Remembering the past, of course, is not the same as living in the past. Research has shown that viewing photos associated with specific positive autobiographical memories elevates our immediate mood and boosts our immune system.
“God gave us memories so that we might have roses in winter,” J.M. Barrie, the author of Peter Pan said. Despite aging, recall of certain fundamental aspects of past experiences remains remarkably stable over time for most people, says Penn State professor Nancy Dennis. She describes two separate categories that help us make better sense of memory, including “familiarity” — recalling the gist of a past experience–and “recollection” — calling up various details about the same.
Older adults do well at getting the gist right, but connecting names and faces or sequences of events lags as we age. Who was at a family picnic and who missed it? Who made the chicken salad and who didn’t eat any of it? These are likely better remembered by grandkids than grandparents.
While memories fade for everyone, Dennis notes, there are strategies for addressing this decline. For older adults, memory exercises that are less about recall of specific details and more about creating associational triggers may be the most useful.
Here’s how it all works. The brain stores information in a vast network of interconnected nodes allowing us to retain concepts, events, and sensory experiences. Associational triggers act as cues in activating these memories stored in the brain. These triggers, which can be anything from a specific smell to a particular song, prompt the retrieval process to spring into action.
Music is a powerful associational trigger. In addition to recalling past experiences, its melodious cues can channel everyday moods — while reminding us of days gone by and bringing them back to life again regardless of the distance whether it is driving home from the church around the corner or many miles, and years, away.

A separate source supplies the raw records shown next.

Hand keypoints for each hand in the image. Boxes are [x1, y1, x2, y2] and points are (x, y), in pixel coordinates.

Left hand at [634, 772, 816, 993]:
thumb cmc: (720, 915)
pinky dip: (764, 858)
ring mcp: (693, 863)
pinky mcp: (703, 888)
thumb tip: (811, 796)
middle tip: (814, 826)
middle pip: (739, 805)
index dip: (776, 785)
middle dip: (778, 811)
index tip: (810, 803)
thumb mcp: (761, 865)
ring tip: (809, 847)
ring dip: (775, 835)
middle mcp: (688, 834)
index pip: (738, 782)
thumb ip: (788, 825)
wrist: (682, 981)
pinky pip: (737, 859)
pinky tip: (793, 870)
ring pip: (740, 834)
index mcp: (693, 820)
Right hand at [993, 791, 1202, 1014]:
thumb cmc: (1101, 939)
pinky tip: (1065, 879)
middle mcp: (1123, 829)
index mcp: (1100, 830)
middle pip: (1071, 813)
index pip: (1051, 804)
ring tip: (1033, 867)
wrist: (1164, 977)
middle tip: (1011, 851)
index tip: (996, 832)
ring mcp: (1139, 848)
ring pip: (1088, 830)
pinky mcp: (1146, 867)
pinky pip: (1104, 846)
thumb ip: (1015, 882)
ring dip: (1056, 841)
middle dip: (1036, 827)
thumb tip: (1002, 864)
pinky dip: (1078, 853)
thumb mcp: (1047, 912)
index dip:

Memories, Karen Carpenter sang, “can be beautiful and yet, what’s too painful to remember we simply chose to forget.” We can, for the most part, control how and when we revive our memories. We train them to help us or discard them so they won’t hurt us.
Such memories give us ballast in day to day living and hope in the future.
While the past is worth remembering, most of us don’t want to go through puberty or pimples or all those other predicaments again. Since we somehow safely made it here — on the other side — we mostly want to stay where we are. We don’t want to go “back to the future.”
There is enough beauty here and now — in the present and even more on the horizon. And that’s enough for now.